Your task:
Write each entry out again verbatim, pictures excluded.
━━ Stored data
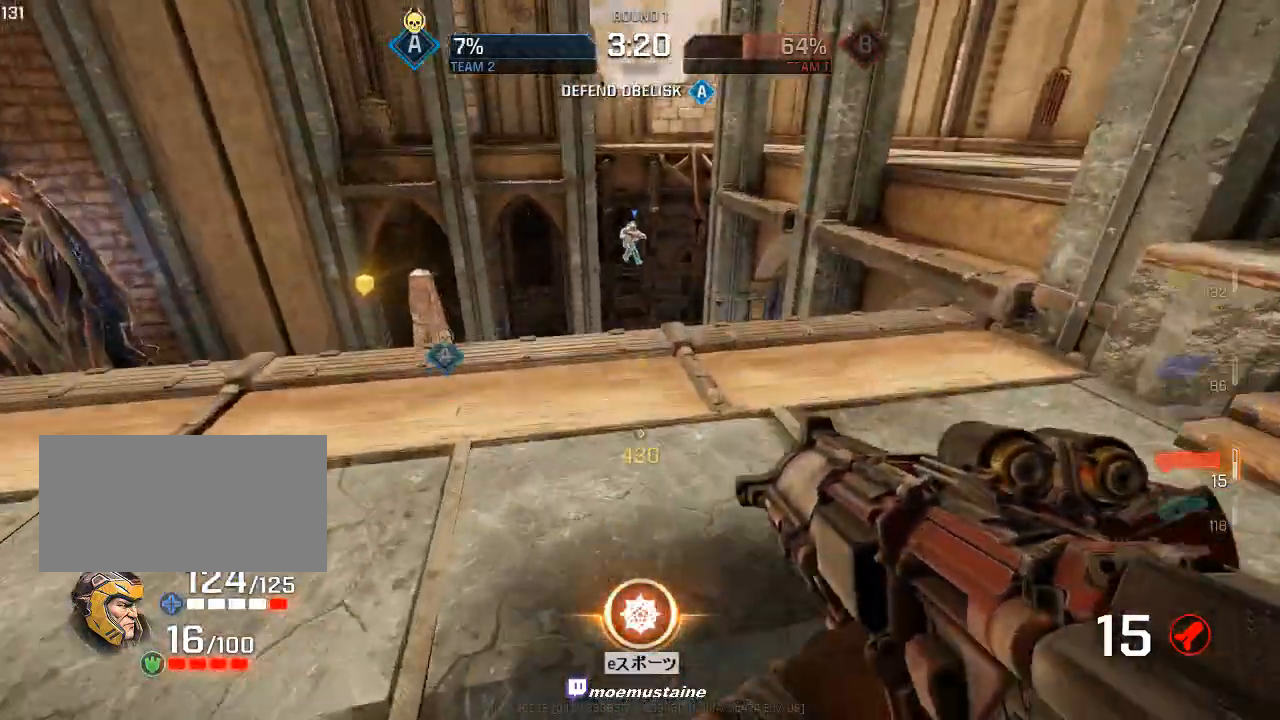
{"keys": ["a", "w"], "mouse": [], "events": []}
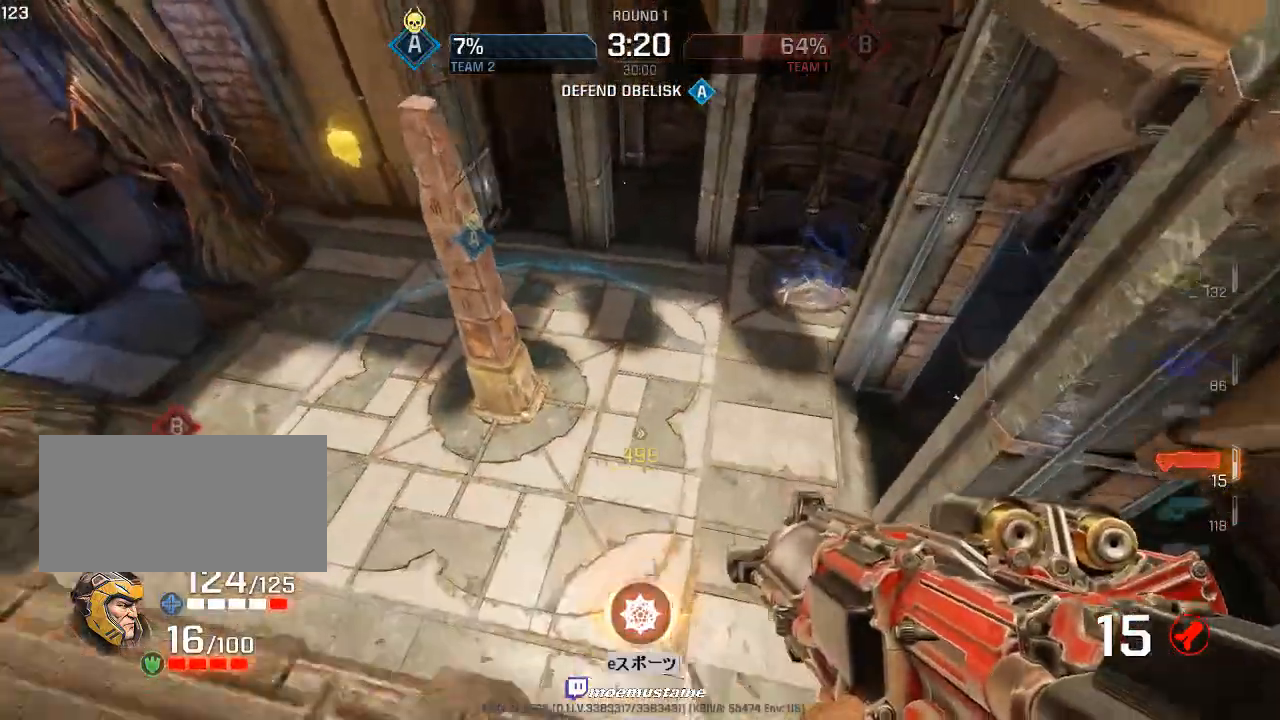
{"keys": ["a", "w"], "mouse": [], "events": []}
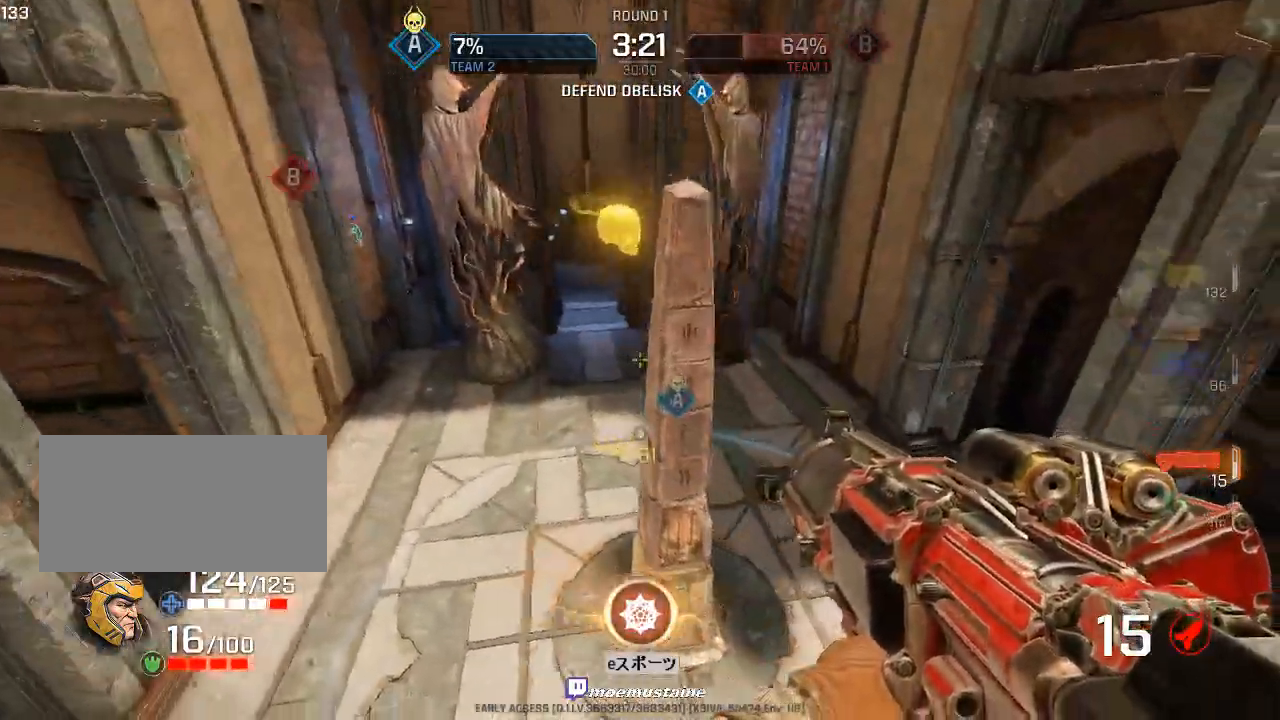
{"keys": ["r", "w"], "mouse": [], "events": [[400, "r", "down"], [433, "a", "up"]]}
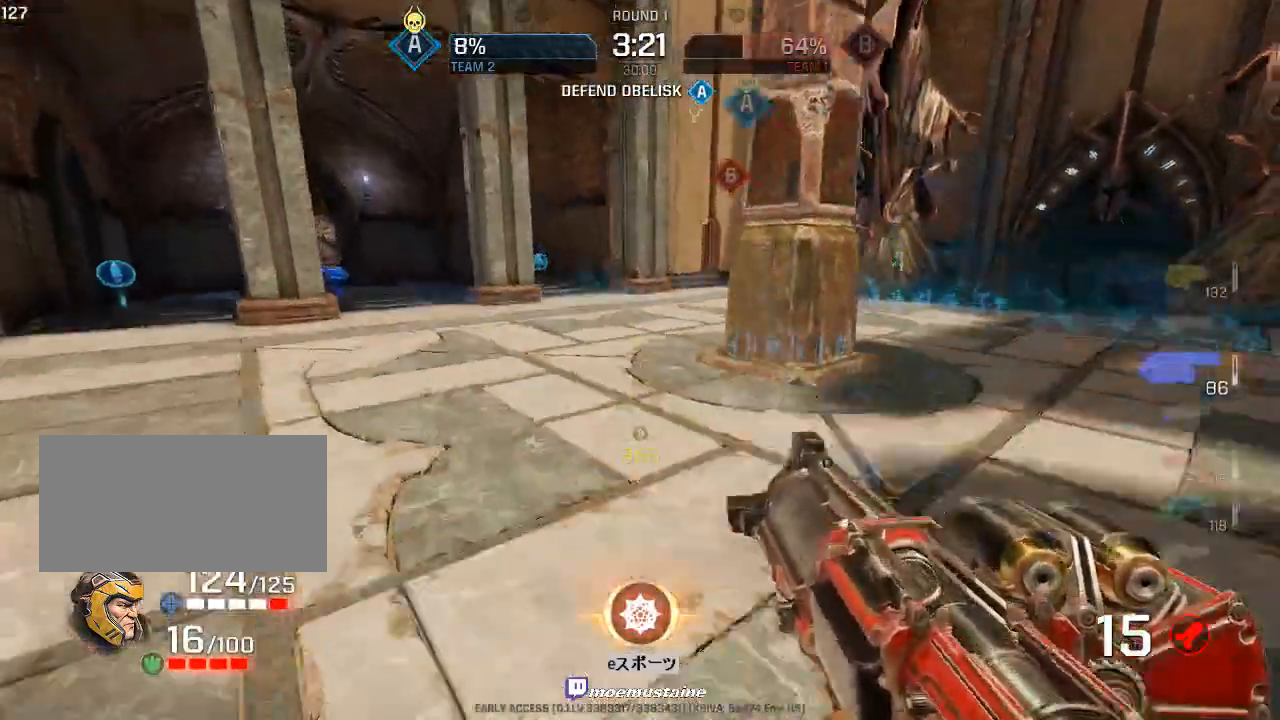
{"keys": ["a", "w"], "mouse": [], "events": [[17, "r", "up"], [150, "a", "down"], [317, "mouse_right", "down"], [400, "mouse_right", "up"]]}
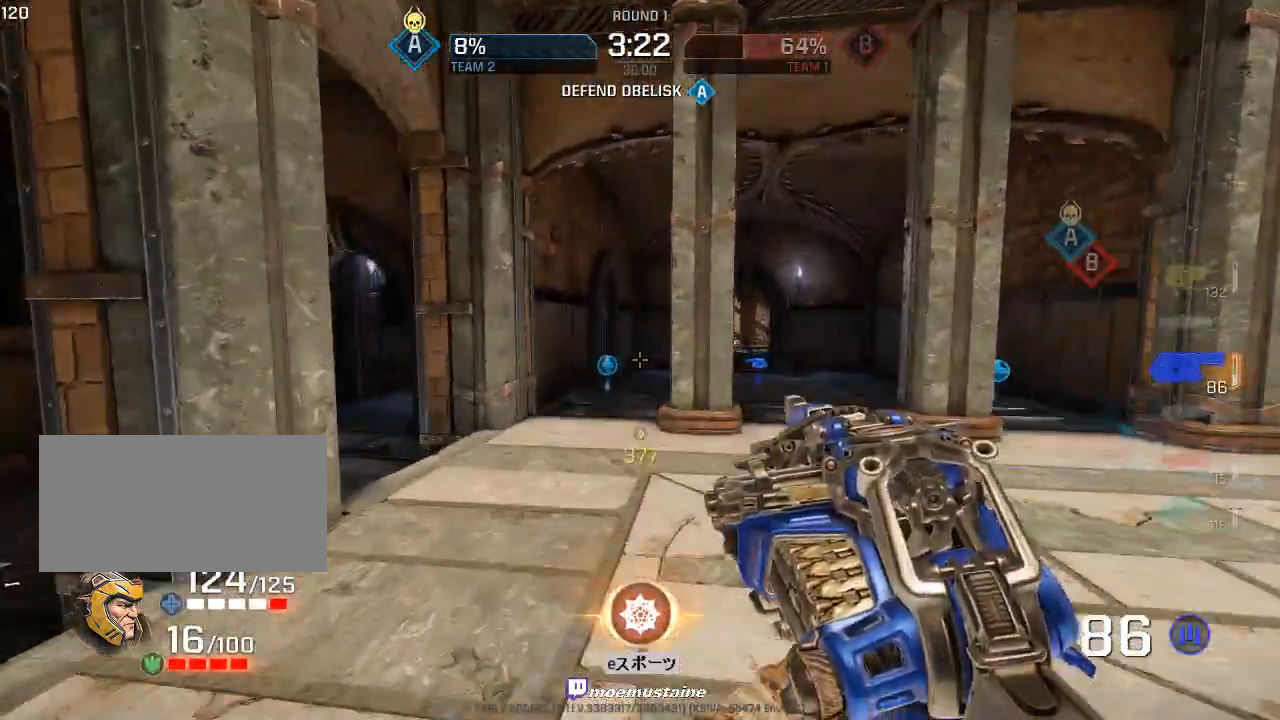
{"keys": ["d", "w"], "mouse": ["right"], "events": [[367, "d", "down"], [417, "a", "up"], [450, "mouse_right", "down"]]}
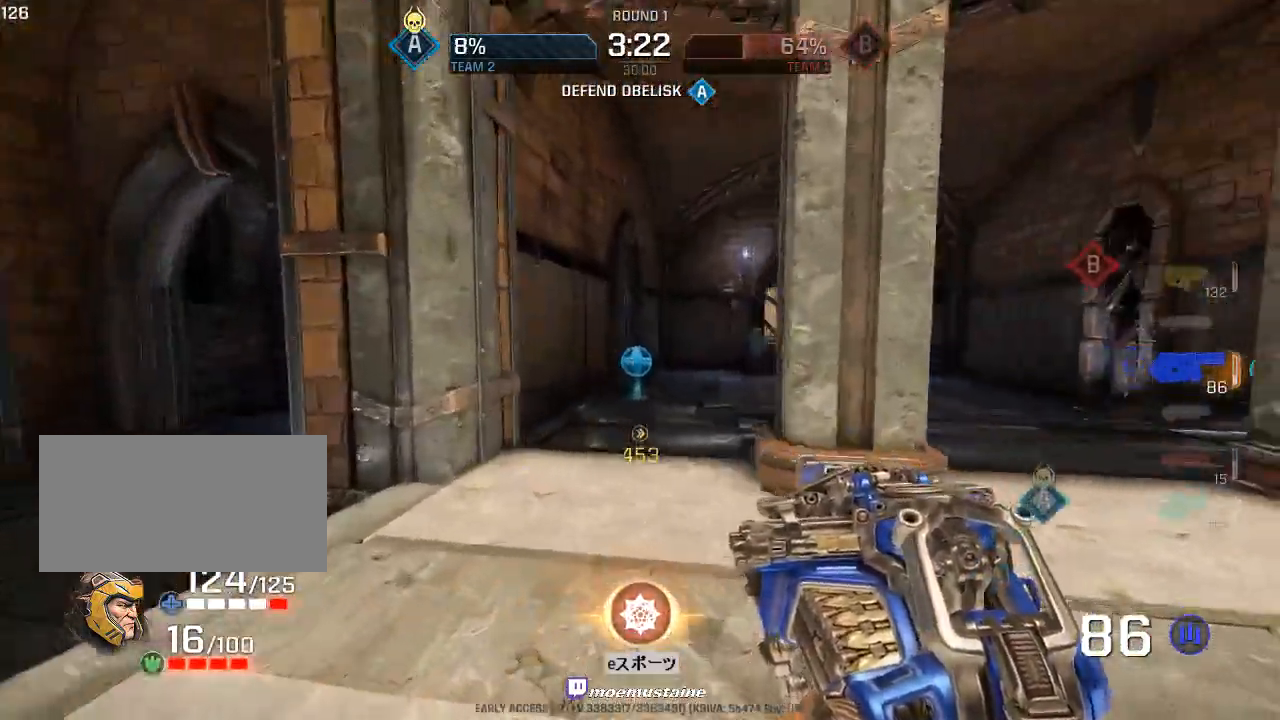
{"keys": ["d", "w"], "mouse": [], "events": [[100, "mouse_right", "up"]]}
━━━━
Exercise result:
{"keys": ["a", "w"], "mouse": [], "events": []}
{"keys": ["a", "w"], "mouse": [], "events": []}
{"keys": ["r", "w"], "mouse": [], "events": [[400, "r", "down"], [433, "a", "up"]]}
{"keys": ["a", "w"], "mouse": [], "events": [[17, "r", "up"], [150, "a", "down"], [317, "mouse_right", "down"], [400, "mouse_right", "up"]]}
{"keys": ["d", "w"], "mouse": ["right"], "events": [[367, "d", "down"], [417, "a", "up"], [450, "mouse_right", "down"]]}
{"keys": ["d", "w"], "mouse": [], "events": [[100, "mouse_right", "up"]]}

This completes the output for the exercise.